Rheinische Post Duesseldorf Meerbusch
Jogis Boygroup macht Eindruck
Thomas Müller (29) ist auch in diesen Tagen ein gefragter Mann, denn er liefert ziemlich zuverlässig, was man sich von ihm erhofft – vor den TV-Kameras. Dort brilliert er in seiner stärksten Rolle: als Thomas Müller. Der Berufsfußballer Müller dagegen ist in die Jahre gekommen. Das Unberechenbare. Das Leichte. Das Besondere. Es war einmal. Müller ist Symbol einer überaus erfolgreichen Spielgemeinschaft, deren beste Zeit in der Vergangenheit liegt. Gegen Frankreich kam er nur zu einem Kurzeinsatz.
Vielleicht hat er damit seine Rolle gefunden. Seit Jahren läuft er seiner Form hinterher, als Typ für ein Mannschaftsgebilde ist er aber immer noch wertvoll. Wie einst Lukas Podolski im Spätherbst seiner Karriere, könnte nun auch Müller die wichtige Aufgabe zuteil werden, den Übergang zu moderieren. Denn die Zukunft hat unüberhörbar an die Tür geklopft. Vertreten durch Leroy Sané, Timo Werner, Thilo Kehrer, Niklas Süle und Serge Gnabry.
Junge, hungrige Spieler, die in ihren Vereinen nicht alle Stammspieler sind, weshalb Nationalmannschaftsmanager Oliver Bierhoff vor überzogenen Erwartungen warnt. „Wir müssen Geduld haben“, sagt er. „Ich bin stolz, wie die jungen Spieler das angenommen und ein gutes Spiel gemacht haben. Es ist ein Umbruch da. Ich bin zuversichtlich, dass wir diesen Weg gut weitergehen werden.“
Gnabry (23) vom FC Bayern München. Werner (22) von RB Leipzig. Sané (22) von Manchester City. Schier unbegreiflich, wie schwer sich Löw zumindest in zwei Fällen (Sané und Gnabry) getan hat, ihnen tragende Aufgaben zu geben.

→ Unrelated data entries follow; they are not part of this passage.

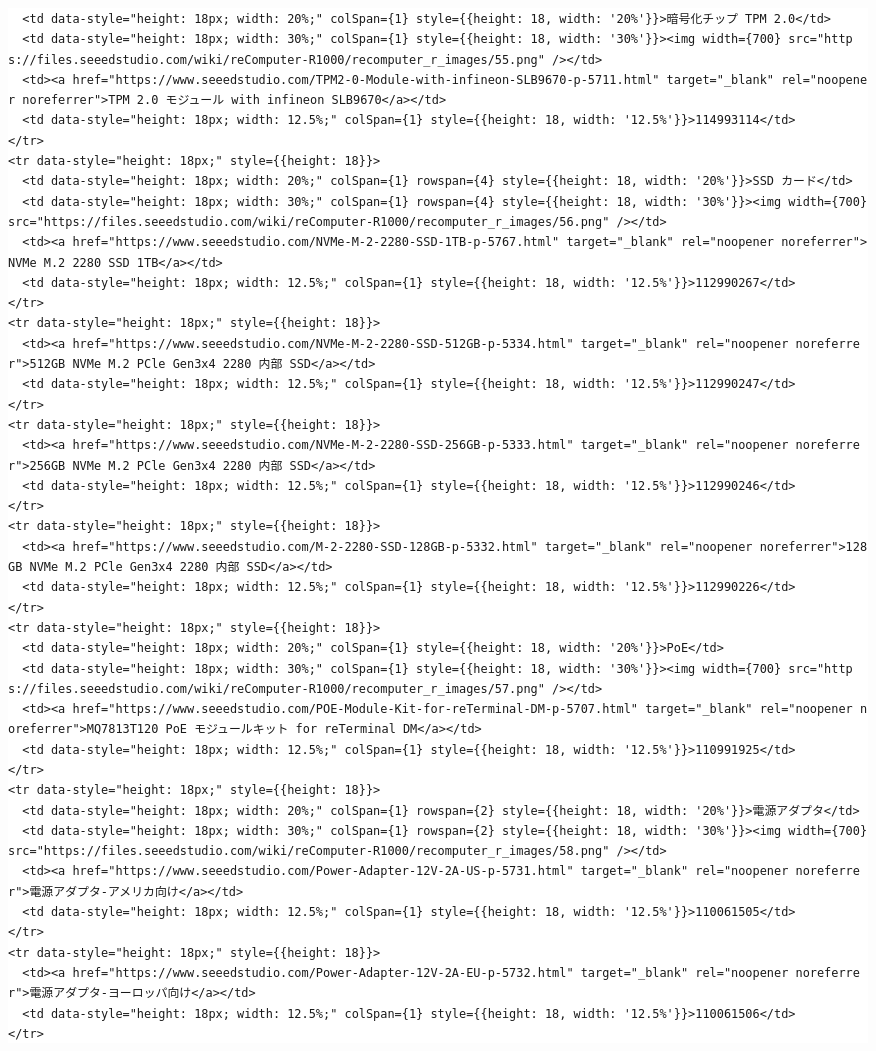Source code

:       <td data-style="height: 18px; width: 20%;" colSpan={1} style={{height: 18, width: '20%'}}>暗号化チップ TPM 2.0</td>
      <td data-style="height: 18px; width: 30%;" colSpan={1} style={{height: 18, width: '30%'}}><img width={700} src="https://files.seeedstudio.com/wiki/reComputer-R1000/recomputer_r_images/55.png" /></td>
      <td><a href="https://www.seeedstudio.com/TPM2-0-Module-with-infineon-SLB9670-p-5711.html" target="_blank" rel="noopener noreferrer">TPM 2.0 モジュール with infineon SLB9670</a></td> 
      <td data-style="height: 18px; width: 12.5%;" colSpan={1} style={{height: 18, width: '12.5%'}}>114993114</td>
    </tr>
    <tr data-style="height: 18px;" style={{height: 18}}>
      <td data-style="height: 18px; width: 20%;" colSpan={1} rowspan={4} style={{height: 18, width: '20%'}}>SSD カード</td>
      <td data-style="height: 18px; width: 30%;" colSpan={1} rowspan={4} style={{height: 18, width: '30%'}}><img width={700} src="https://files.seeedstudio.com/wiki/reComputer-R1000/recomputer_r_images/56.png" /></td>
      <td><a href="https://www.seeedstudio.com/NVMe-M-2-2280-SSD-1TB-p-5767.html" target="_blank" rel="noopener noreferrer">NVMe M.2 2280 SSD 1TB</a></td> 
      <td data-style="height: 18px; width: 12.5%;" colSpan={1} style={{height: 18, width: '12.5%'}}>112990267</td>
    </tr>
    <tr data-style="height: 18px;" style={{height: 18}}>
      <td><a href="https://www.seeedstudio.com/NVMe-M-2-2280-SSD-512GB-p-5334.html" target="_blank" rel="noopener noreferrer">512GB NVMe M.2 PCle Gen3x4 2280 内部 SSD</a></td> 
      <td data-style="height: 18px; width: 12.5%;" colSpan={1} style={{height: 18, width: '12.5%'}}>112990247</td>
    </tr>
    <tr data-style="height: 18px;" style={{height: 18}}>
      <td><a href="https://www.seeedstudio.com/NVMe-M-2-2280-SSD-256GB-p-5333.html" target="_blank" rel="noopener noreferrer">256GB NVMe M.2 PCle Gen3x4 2280 内部 SSD</a></td> 
      <td data-style="height: 18px; width: 12.5%;" colSpan={1} style={{height: 18, width: '12.5%'}}>112990246</td>
    </tr>
    <tr data-style="height: 18px;" style={{height: 18}}>
      <td><a href="https://www.seeedstudio.com/M-2-2280-SSD-128GB-p-5332.html" target="_blank" rel="noopener noreferrer">128GB NVMe M.2 PCle Gen3x4 2280 内部 SSD</a></td> 
      <td data-style="height: 18px; width: 12.5%;" colSpan={1} style={{height: 18, width: '12.5%'}}>112990226</td>
    </tr>
    <tr data-style="height: 18px;" style={{height: 18}}>
      <td data-style="height: 18px; width: 20%;" colSpan={1} style={{height: 18, width: '20%'}}>PoE</td>
      <td data-style="height: 18px; width: 30%;" colSpan={1} style={{height: 18, width: '30%'}}><img width={700} src="https://files.seeedstudio.com/wiki/reComputer-R1000/recomputer_r_images/57.png" /></td>
      <td><a href="https://www.seeedstudio.com/POE-Module-Kit-for-reTerminal-DM-p-5707.html" target="_blank" rel="noopener noreferrer">MQ7813T120 PoE モジュールキット for reTerminal DM</a></td> 
      <td data-style="height: 18px; width: 12.5%;" colSpan={1} style={{height: 18, width: '12.5%'}}>110991925</td>
    </tr>
    <tr data-style="height: 18px;" style={{height: 18}}>
      <td data-style="height: 18px; width: 20%;" colSpan={1} rowspan={2} style={{height: 18, width: '20%'}}>電源アダプタ</td>
      <td data-style="height: 18px; width: 30%;" colSpan={1} rowspan={2} style={{height: 18, width: '30%'}}><img width={700} src="https://files.seeedstudio.com/wiki/reComputer-R1000/recomputer_r_images/58.png" /></td>
      <td><a href="https://www.seeedstudio.com/Power-Adapter-12V-2A-US-p-5731.html" target="_blank" rel="noopener noreferrer">電源アダプタ-アメリカ向け</a></td> 
      <td data-style="height: 18px; width: 12.5%;" colSpan={1} style={{height: 18, width: '12.5%'}}>110061505</td>
    </tr>
    <tr data-style="height: 18px;" style={{height: 18}}>
      <td><a href="https://www.seeedstudio.com/Power-Adapter-12V-2A-EU-p-5732.html" target="_blank" rel="noopener noreferrer">電源アダプタ-ヨーロッパ向け</a></td> 
      <td data-style="height: 18px; width: 12.5%;" colSpan={1} style={{height: 18, width: '12.5%'}}>110061506</td>
    </tr>
  </tbody>
</table>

Und sie haben abgeliefert. Gewiss war das zum Teil zu verspielt, nicht kaltschnäuzig genug. Doch die Anlage ist unverkennbar. Da wächst etwas Großes heran. „Ich denke, dass wir in keinster Weise schlechter waren als Frankreich. Wir haben das Spiel gut gestaltet“, findet Gnabry. „Dann war es schwer. Wenn wir die Konter besser ausspielen, können wir sogar 2:0 in Führung gehen.“
Die Jungen, sie übernehmen Verantwortung. Und es gibt durchaus Anlass zur Hoffnung, dass die „Boygroup“Zuwachs bekommt und zum echten Männergesangverein wird. Nico Schulz (25) und Niklas Süle (23) haben Eindruck hinterlassen, und natürlich Matthias Ginter, (24). Der Profi von Borussia Mönchengladbach hat sich als Sachbearbeiter und nicht (wie andere) als Selbstdarsteller in der Defensive mit sehr starken Darbietungen empfohlen. Bliebe noch Julian Draxler. Der wäre zu gerne Anführer dieser neuen Generation. Dummerweise halten seine sportlichen Qualitäten bislang noch nicht mit seinem Ego Schritt. Aber auch das kann ja werden. Er ist schließlich auch erst 25.